After facing the consequences of the culture of mistrust now organisations are realising the importance of trust. Therefore, all around the world companies are trying to make cultural changes in this regard. But cultural change is not as easy as it sounds. It takes time, commitment and efforts to replace the culture of mistrust with the culture of trust. The following practices are helpful in building the environment of trust:

  1. Study the actual reasons of mistrust and learn about the damages it is causing.
  2. Always have clear aims & goals in front of you that what do you want to achieve by having the culture of trust in your organisation.
  3. Create a clear program in this regard. Have workers on board during the course of crafting it.
  4. Set performance measures to gauge the performance of the program. Satisfied workforce, low employee turnover and increased profitability can be some of the performance measures in this respect.
  5. Leadership must take the first step in this regard by being as role model. Cultural change travels fast from top to bottom.
  6. Leaders should reduce the say-do gap.
  7. Fulfil promises that are being made with the workforce.
  8. Make your workforce understand the importance of trust. Offer training and courses in this regard.
  9. Not just in their professional lives leaders must try to be honest in their personal matters as well.
  10. Bring in transparency in terms of organisational process, decision making, goals’ communication and financial matters.
  11. Do not over estimate your employees always assign those goals to them that they can achieve.
  12. In case of failure be polite and generous.
  13. Always separate dirty fish from the rest in order to avoid setbacks.
  14. Remember in many cases mistrust spreads due to unclear and biased programs of performance management in organisations.

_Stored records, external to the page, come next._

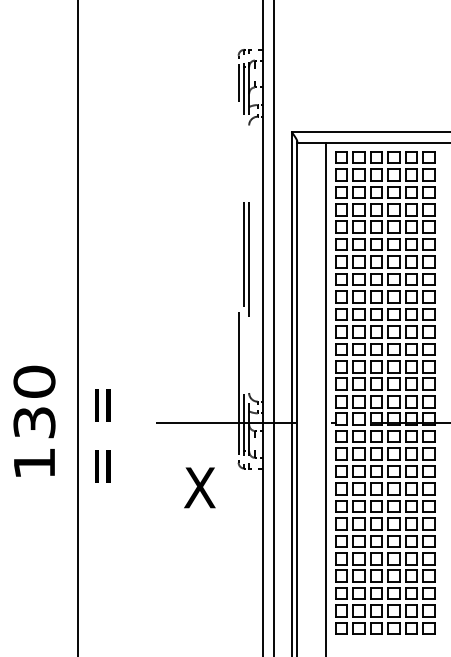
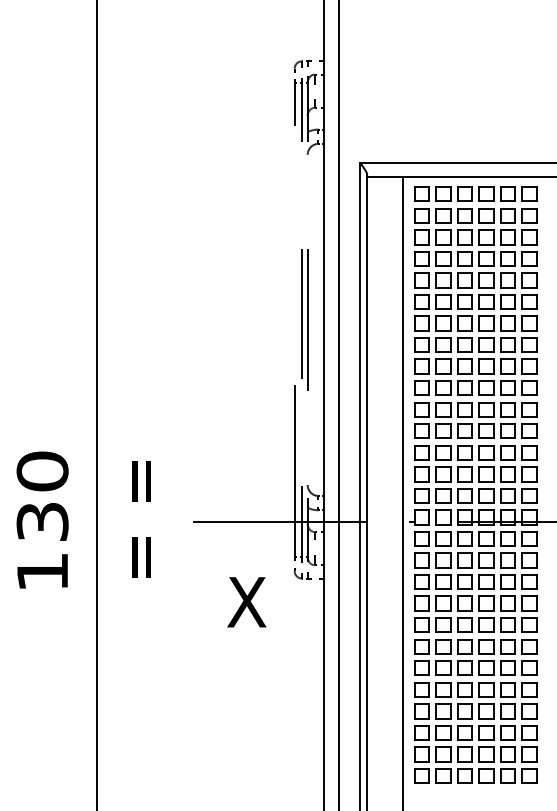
text: (102, 435) -> (141, 519), moved

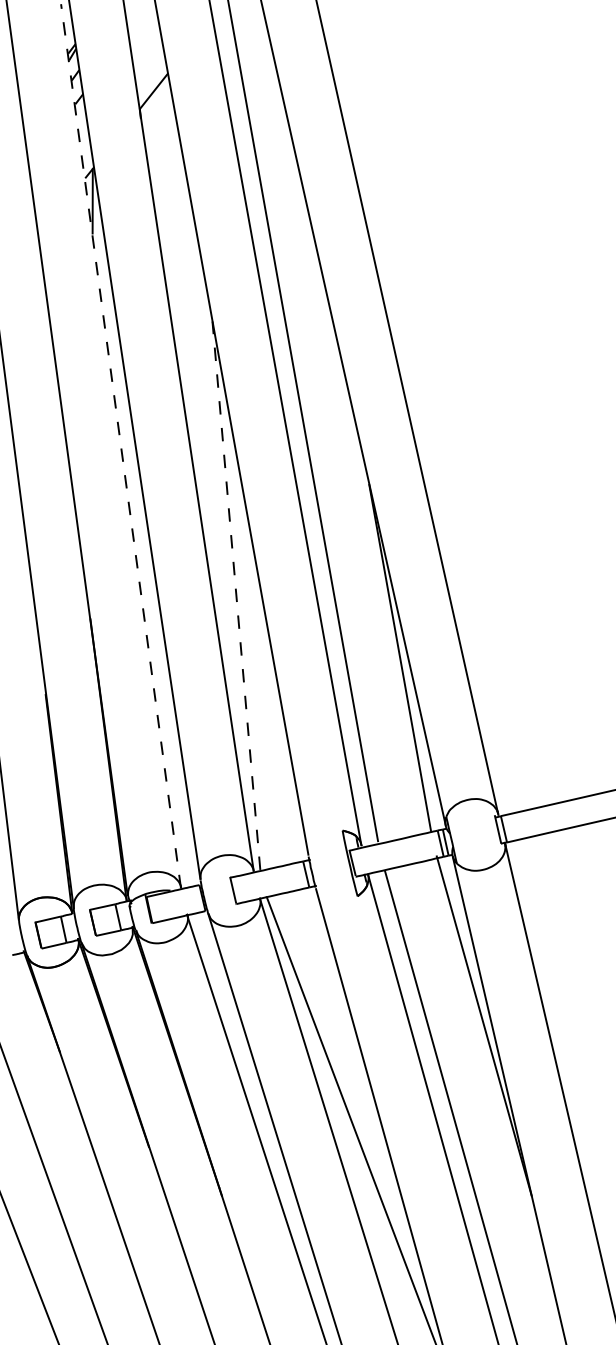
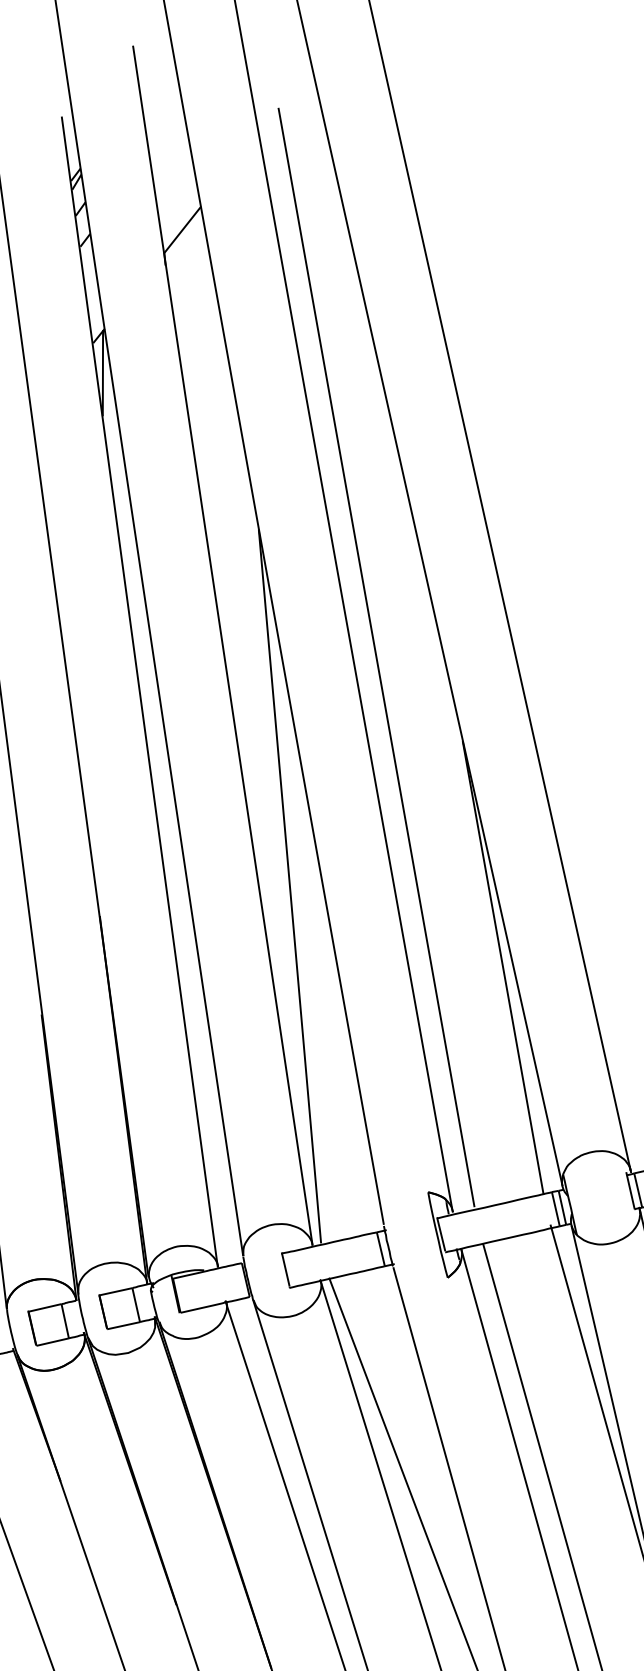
line: (120, 445) -> (139, 690), dashed -> solid
line: (236, 595) -> (290, 886), dashed -> solid

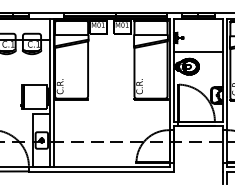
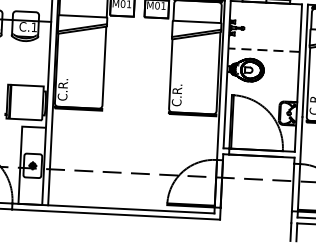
line: (198, 52) -> (264, 50), solid -> dashed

Create a clear and fair system in this regard and award rewards on the basis of performance.
  15. Tell inspiring stories to your workforce in regard of trust.

If an organisation is making cultural changes in terms of trust it does not mean that its leaders close their eyes and start trusting everything they hear, they must always keep their eyes open to avoid any setbacks. Keep it in mind that it takes time to clear the poison of mistrust from the environment of an organisation, thus be patience. Environment of trust takes time to grow. Leadership of an organisation plays the most important role in it.